── TEKS YANG DIBERIKAN ──
Ketua Rabithah Haji Indonesia Ade Marfudin berharap Majelis Ulama Indonesia (MUI) dapat memberikan pencerahan, agar umat Islam tidak memaksakan diri berangkat umroh di masa pandemi. Apalagi kasus Covid-19 varian baru omicron terus meningkat.
“Untuk menyikapi kondisi ini, peran dan kehadiran MUI diperlukan,” kata Ade Marfudin saat dihubungi Republika, kemarin.
Dalam kondisi ini MUI bisa menjelaskan kaidah dalam ushul fiqh tentang dar’ul mafaasid muqaddamun alaa jalbil mashaalih atau menghindari keburukan harus didahulukan daripada meraih kebaikan. Untuk itu kata dia, MUI sebagai penjaga umat dapat memberikan pemahaman urgensi umroh di masa pandemi.
“Untuk memberikan penguatan tentang urgensi ibadah umroh di tengah pandemi,”katanya.
Ketua Majelis Ulama Indonesia (MUI) Prof KH Cholil Nafis pernah menyarankan masyarakat tidak memaksakan berumroh di masa pandemi Covid-19. Menurutnya calon jamaah umroh perlu mempertimbangkan risiko kesehatan maupun besaran biaya tambahan yang harus dikeluarkan terkait aturan karantina.
“Menurut saya, meskipun dibuka, sebaiknya ditunda dulu untuk melaksanakan umroh, karena pertama tidak efektif melaksanakan umroh sebab di sini di karantina, di sana karantina,” katanya.
Menurut Kiai Cholil, di situasi saat ini, terlalu mahal jika mengejar pahala sunnah sampai harus mengeluarkan uang sebesar Rp 50 juta hingga Rp 70 juta. Padahal, ada ibadah sunnah setelah subuh yang pahalanya sama dengan ibadah umrah dan haji, bahkan ada jaminan diterima.
Andaikan masih membahayakan dan ketentuan karantina juga merepotkan, Kiai Cholil merekomendasikan untuk menunda berangkat beribadah ke Tanah Suci. Ia mengingatkan, banyak ibadah sunnah lainnya yang bisa dikejar umat.
“Uang yang dipakai kenapa nggak diberikan sebagai bantuan kepada orang yang nggak mampu, yang sekarang terkena pandemi ini, mereka kan lebih membutuhkan. Jadi, jangan sampai kita menjadi egois dalam beribadah,” katanya.
───
── INFORMASI YANG DIEKSTRAKSI ──
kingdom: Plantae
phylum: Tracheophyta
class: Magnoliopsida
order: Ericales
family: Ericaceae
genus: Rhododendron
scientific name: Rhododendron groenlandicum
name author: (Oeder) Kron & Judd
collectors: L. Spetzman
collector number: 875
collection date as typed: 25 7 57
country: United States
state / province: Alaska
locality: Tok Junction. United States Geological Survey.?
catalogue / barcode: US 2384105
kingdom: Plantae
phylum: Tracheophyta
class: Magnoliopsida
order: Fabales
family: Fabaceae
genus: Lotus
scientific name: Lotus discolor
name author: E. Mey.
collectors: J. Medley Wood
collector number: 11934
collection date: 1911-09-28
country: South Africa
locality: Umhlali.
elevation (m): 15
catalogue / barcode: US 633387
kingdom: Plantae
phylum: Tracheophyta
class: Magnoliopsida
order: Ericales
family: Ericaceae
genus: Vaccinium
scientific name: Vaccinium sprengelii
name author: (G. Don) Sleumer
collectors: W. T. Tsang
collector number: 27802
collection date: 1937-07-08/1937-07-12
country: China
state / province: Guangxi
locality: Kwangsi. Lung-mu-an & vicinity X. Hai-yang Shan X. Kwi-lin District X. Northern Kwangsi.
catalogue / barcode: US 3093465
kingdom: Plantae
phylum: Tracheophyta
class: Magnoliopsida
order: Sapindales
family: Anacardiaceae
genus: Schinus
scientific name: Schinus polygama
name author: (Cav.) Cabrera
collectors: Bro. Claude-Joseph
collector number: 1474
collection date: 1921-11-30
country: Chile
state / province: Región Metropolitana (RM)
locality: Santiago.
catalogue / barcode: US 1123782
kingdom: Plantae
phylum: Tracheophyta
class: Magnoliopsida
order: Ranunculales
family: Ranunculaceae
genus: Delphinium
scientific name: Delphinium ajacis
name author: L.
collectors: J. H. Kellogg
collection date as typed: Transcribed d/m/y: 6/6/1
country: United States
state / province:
───
▸ PETUNJUK TUGAS
Tuliskan semua kutipan langsung yang terdapat dalam berita tentang umroh di masa pandemi, masing-masing sesuai bunyinya di antara tanda petik.

▸ JAWABAN TERTULIS
1. “Untuk menyikapi kondisi ini, peran dan kehadiran MUI diperlukan,”
2. “Untuk memberikan penguatan tentang urgensi ibadah umroh di tengah pandemi,”
3. “Menurut saya, meskipun dibuka, sebaiknya ditunda dulu untuk melaksanakan umroh, karena pertama tidak efektif melaksanakan umroh sebab di sini di karantina, di sana karantina,”
4. “Uang yang dipakai kenapa nggak diberikan sebagai bantuan kepada orang yang nggak mampu, yang sekarang terkena pandemi ini, mereka kan lebih membutuhkan. Jadi, jangan sampai kita menjadi egois dalam beribadah,”